Я пешком взобрался на третий этаж. Дверь была распахнута.
— Отлично! — сказал Сеня. — Привет.
— Здравствуй, — уныло сказал я и подумал про себя, что непонятно, зачем я сюда забрел.
Он потащил меня в свой маленький кабинет. Сразу было видно, что здесь живет изобретатель. Везде светились лампы, что-то гудело. В окно торчали кронштейны лазерных антенн. Он усадил меня и сказал:
— Ну, выкладывай в темпе.
Я произнес первое, что пришло в голову:
— Намерен полечиться у тебя от меланхолии.
— Естественно, — сказал он.
— Почему естественно?
— Я и впрямь хочу тебя вылечить.
— О! Чудак-человек.
— Говори!
Что ж, я непрочь был поплакаться. Потянулся в карман за папиросами, но Сеня сказал:
— Пожалуйста, не кури, потерпи.
"Ладно, — решил я. — Не курить, так не курить". Я в последнее время со многим легко соглашался.
— Так что же стряслось? — поторопил Сеня.
Я начал с того, что тяжело в тридцать лет провожать молодость, и потом в течение пяти минут звучала моя скорбная исповедь. Не дожидаясь ее конца, Сеня стал расшнуровывать мои ботинки.
— Зачем? — спросил я.
— Так надо, — ответил Сеня и стянул с меня правый ботинок. — Говори.
Левый ботинок снял я сам. И одновременно продолжал исповедываться.
— Носки! — скомандовал он. Я понял, что надо снять носки и послушно сделал это, говоря:
— ...ибо мир стал для меня чужим, ибо я не увлечен жизнью, ибо я чувствую себя беспросветно ничтожным. Вот так. — Это были последние слова моей исповеди.
— Все ясно. И очень трогательно. — Сеня подсунул под мои босые ноги алюминиевые пластинки, от которых шли проволочки к усилителю, надел мне на руки маленькие блестящие кандалы, на голову накинул легкий латунный венец и сказал:
— Ты просто забыл кое-какие слова, у тебя в мозгу стерлись некоторые знаки и связи между ними. В общем, надо чуть-чуть подправить твою модель мира.
— Валяй! — сказал я. — Подправляй. Делай, что хочешь.
Он принялся крутить ручки на пульте в углу, и на его бледных щеках появились признаки румянца. Комната, со всем ее ненарядным убранством, обрела неуловимый дух уюта. Стены из фиолетовых сделались сиреневыми.
— Электрические розовые очки? — спросил я, чувствуя легкое пьянящее головокружение.

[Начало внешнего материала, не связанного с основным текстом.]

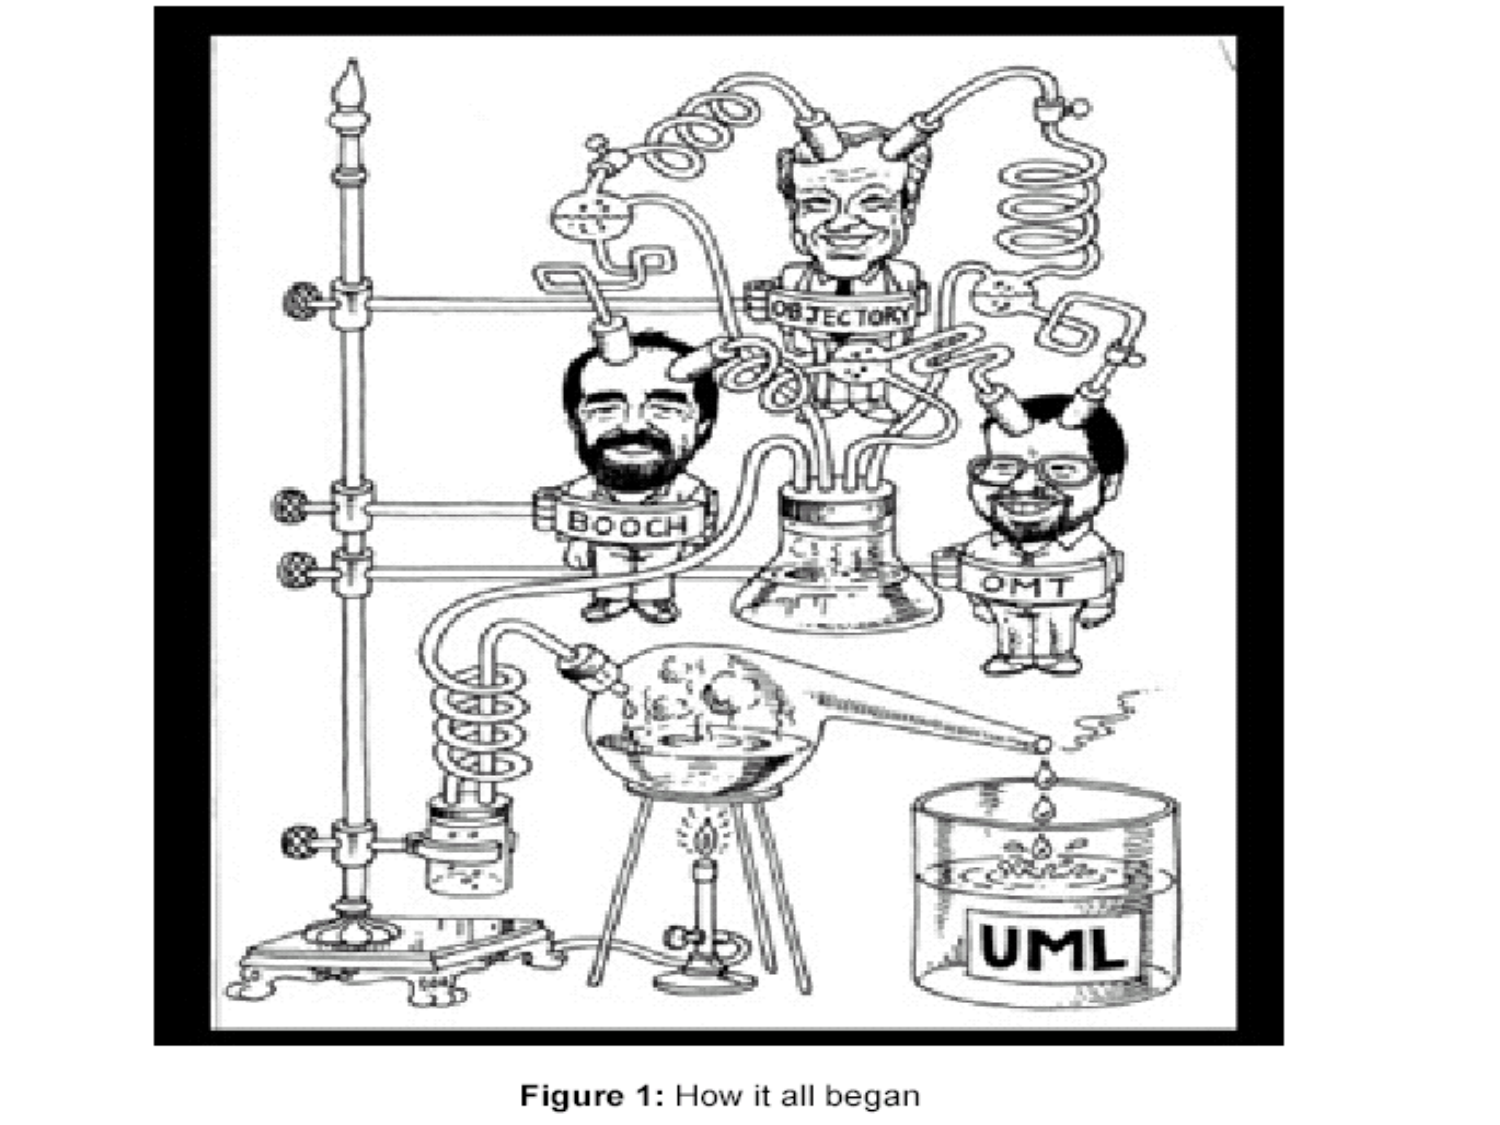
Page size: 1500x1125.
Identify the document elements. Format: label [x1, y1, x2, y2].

picture [137, 0, 1313, 1125]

— Вроде того. Как фамилия твоей Илы?
Головокружение утихло.
— Такая же как моя. А что?
— Нет, девичья. Ты ведь ее приводил ко мне, будучи еще свободным человеком.

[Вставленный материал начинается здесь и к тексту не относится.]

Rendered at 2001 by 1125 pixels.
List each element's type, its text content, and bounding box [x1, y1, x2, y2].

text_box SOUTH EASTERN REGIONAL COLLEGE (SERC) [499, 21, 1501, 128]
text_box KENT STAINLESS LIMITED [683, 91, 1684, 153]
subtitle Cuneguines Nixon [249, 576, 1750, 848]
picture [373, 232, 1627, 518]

— Да, — сказал я, вздохнув, — Круглова. А что?
— Ничего.
Я подумал, что хорошая была пора, когда Ила была Круглова. И еще мне пришло в голову, что Ила, все-таки, до мозга костей Круглова. Конечно, Круглова, и только Круглова. Веселая, взбалмошная Круглова. Мне очень отчетливо вспомнилось, как давно-давно мы с ней приходили сюда, к Сене, как тут было славно, и как Сеня, провожая нас, спросил у Илы ее фамилию — тогда было непонятно, зачем. Пока я размышлял, он придвинул к стенному шкафу библиотечную лесенку и полез вверх. Это выглядело комично, потому что Сеня был довольно толстый.
— Полки защекочут твой живот и ты упадешь! — крикнул я ему. В таком духе я острил в дни своей юности.

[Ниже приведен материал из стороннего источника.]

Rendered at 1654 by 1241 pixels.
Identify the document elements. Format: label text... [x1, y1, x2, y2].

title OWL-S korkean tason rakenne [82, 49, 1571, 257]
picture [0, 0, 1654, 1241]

— Никогда! — бодро отозвался Сеня, протянул руку, достал сверху какую-то коробочку и неуклюже, но лихо спрыгнул.
— Вот она, — сказал он, показывая мне вынутую из шкафа коробочку.
— Кто она?
— Твоя жена.
— Почему? — глупо спросил я.
— Здесь ее модель мира пятилетней давности. Но это хорошо, что она такая старая. В ней — сплошная молодость.
— Вот оно что! — Во мне зашевелился червячок ревности.
"Какого черта!" — подумал я, ибо вот уже два года ни разу ни к кому не ревновал Илу. Даже к Зяблику.